Por fim falemos da Holanda. Não das finanças da Holanda nem da sua oposição à emissão de dívida conjunta europeia (ao contrário do que afirmam os seus defensores, os eurobonds não salvam a UE, pelo contrário vão acabar com a UE em pouco tempo e acentuar o crescimento exponencial dos nacionalismos). Prestemos atenção à forma como a Holanda está a lidar com a pandemia: as autoridades daquele país têm apostado na criação de uma “imunidade de grupo”, não fecharam completamente o país, tentando preservar do contágios os grupos mais frágeis.

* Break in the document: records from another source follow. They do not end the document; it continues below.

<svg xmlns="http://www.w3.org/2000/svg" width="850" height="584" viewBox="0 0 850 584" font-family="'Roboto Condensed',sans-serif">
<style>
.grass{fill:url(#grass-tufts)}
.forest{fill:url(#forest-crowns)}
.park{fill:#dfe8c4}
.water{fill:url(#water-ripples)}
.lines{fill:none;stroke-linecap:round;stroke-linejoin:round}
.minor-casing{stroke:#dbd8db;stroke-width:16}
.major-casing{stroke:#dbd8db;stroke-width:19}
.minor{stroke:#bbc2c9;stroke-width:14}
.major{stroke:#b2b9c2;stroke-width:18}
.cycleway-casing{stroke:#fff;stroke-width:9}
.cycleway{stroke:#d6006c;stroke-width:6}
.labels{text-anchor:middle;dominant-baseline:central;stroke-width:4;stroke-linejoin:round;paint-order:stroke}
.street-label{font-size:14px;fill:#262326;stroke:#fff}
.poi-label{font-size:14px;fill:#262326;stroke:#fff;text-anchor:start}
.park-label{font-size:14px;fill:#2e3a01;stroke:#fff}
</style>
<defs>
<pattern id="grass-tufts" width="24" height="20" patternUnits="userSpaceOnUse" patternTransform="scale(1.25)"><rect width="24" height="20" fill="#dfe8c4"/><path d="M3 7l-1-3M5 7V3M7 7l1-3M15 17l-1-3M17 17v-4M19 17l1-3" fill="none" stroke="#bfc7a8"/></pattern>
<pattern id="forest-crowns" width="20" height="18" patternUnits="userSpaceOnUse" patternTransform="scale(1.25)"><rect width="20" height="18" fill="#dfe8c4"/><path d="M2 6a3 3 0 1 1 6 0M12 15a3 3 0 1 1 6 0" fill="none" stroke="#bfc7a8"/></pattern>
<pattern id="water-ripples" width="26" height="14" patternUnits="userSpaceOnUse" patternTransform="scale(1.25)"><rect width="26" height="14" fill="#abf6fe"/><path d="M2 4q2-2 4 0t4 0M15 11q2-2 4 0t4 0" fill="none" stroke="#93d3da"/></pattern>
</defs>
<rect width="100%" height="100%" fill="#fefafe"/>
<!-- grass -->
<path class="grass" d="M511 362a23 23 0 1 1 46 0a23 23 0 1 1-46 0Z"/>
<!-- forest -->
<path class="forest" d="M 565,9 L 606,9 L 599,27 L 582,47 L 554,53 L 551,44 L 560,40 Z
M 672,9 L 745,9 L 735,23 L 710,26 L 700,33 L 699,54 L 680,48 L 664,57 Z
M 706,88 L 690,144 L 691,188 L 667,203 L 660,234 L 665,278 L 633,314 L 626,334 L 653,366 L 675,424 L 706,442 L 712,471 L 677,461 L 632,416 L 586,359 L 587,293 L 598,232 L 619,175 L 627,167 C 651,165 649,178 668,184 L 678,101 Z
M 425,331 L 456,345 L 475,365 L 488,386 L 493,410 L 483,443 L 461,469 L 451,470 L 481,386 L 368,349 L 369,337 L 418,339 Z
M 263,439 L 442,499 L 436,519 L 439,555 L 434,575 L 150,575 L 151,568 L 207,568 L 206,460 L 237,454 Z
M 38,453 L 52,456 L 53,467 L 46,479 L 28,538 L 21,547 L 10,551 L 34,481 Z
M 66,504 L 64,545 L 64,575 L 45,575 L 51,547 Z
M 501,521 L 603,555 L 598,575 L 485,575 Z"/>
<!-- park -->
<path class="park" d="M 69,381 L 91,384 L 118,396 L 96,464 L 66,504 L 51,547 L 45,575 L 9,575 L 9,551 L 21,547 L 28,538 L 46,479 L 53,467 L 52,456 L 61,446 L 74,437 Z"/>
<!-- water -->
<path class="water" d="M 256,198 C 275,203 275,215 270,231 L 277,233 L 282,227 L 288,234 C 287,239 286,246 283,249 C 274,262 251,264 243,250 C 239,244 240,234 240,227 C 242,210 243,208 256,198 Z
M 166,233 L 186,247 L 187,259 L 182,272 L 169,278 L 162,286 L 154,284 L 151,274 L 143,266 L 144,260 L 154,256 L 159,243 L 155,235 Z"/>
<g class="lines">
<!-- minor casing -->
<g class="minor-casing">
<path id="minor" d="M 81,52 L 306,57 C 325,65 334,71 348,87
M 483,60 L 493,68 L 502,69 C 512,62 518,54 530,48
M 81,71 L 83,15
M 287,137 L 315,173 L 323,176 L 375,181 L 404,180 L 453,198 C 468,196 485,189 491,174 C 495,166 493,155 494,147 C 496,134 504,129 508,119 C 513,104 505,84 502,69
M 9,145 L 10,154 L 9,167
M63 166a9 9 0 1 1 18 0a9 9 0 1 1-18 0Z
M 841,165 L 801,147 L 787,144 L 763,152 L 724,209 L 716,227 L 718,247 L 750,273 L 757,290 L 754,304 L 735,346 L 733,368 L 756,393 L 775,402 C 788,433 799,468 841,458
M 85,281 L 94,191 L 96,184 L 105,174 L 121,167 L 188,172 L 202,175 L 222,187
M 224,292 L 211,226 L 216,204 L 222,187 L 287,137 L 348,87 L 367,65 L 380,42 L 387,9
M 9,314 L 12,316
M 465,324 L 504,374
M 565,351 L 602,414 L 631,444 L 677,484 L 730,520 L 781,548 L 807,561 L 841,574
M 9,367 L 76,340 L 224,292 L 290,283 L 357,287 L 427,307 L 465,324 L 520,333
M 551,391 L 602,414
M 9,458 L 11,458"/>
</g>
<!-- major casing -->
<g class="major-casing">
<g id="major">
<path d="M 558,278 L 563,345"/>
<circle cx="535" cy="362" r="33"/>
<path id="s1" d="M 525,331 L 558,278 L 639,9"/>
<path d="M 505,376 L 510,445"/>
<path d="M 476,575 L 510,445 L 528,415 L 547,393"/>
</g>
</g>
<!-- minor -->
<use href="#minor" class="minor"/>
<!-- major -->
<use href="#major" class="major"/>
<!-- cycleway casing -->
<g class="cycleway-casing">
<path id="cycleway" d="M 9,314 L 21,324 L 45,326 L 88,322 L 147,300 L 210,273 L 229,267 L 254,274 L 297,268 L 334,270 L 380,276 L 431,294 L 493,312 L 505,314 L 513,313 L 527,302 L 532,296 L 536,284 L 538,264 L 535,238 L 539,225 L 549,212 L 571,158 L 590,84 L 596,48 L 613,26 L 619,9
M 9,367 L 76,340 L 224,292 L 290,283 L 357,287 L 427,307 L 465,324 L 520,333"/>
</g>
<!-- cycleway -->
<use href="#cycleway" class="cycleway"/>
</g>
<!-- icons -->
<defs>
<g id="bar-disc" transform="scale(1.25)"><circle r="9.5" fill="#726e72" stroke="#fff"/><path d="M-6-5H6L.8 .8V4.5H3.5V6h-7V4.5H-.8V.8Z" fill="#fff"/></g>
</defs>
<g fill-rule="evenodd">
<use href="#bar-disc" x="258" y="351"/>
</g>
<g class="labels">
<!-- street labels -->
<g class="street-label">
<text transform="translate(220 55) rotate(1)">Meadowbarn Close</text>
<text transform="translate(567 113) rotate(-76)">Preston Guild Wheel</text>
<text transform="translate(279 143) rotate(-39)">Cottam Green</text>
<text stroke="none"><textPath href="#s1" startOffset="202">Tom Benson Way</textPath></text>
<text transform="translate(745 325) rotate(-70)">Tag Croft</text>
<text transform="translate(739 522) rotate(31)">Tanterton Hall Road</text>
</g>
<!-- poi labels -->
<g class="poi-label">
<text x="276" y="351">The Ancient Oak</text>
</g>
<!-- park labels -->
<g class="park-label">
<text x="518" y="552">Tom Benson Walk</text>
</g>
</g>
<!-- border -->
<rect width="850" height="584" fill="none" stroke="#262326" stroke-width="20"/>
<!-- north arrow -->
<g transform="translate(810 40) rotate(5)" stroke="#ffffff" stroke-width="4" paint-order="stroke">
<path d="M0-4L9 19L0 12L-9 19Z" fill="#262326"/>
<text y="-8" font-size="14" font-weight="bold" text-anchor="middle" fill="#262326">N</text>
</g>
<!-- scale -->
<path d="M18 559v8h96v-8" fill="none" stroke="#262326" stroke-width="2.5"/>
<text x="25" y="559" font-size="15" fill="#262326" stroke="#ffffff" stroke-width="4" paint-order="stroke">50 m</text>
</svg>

Longe de mim ter a pretensão de dizer o que é mais ou menos acertado no combate à pandemia mas convém que nos deixemos de maniqueismos em que os inteligentes-bons são aqueles que procedem como nós e os maus-estúpidos são os que actuam doutro modo: parar um país é sustentável durante quanto tempo? E quando escrevo sustentável não me refiro apenas ao dinheiro. Refiro-me, por exemplo, à segurança: como felizmente o nosso governo é de esquerda não temos gritos de “governo assassino” nem “governo mata” a ecoar por aí mas tome-se atenção ao que está a acontecer no sul de Itália e nos banlieu franceses.

Temos de ser capazes de pensar um pouco mais além da espuma dos noticiários do dia e da versão Disney que fomos criando do mundo. Ou ficaremos inevitavelmente à mercê do vírus da demagogia.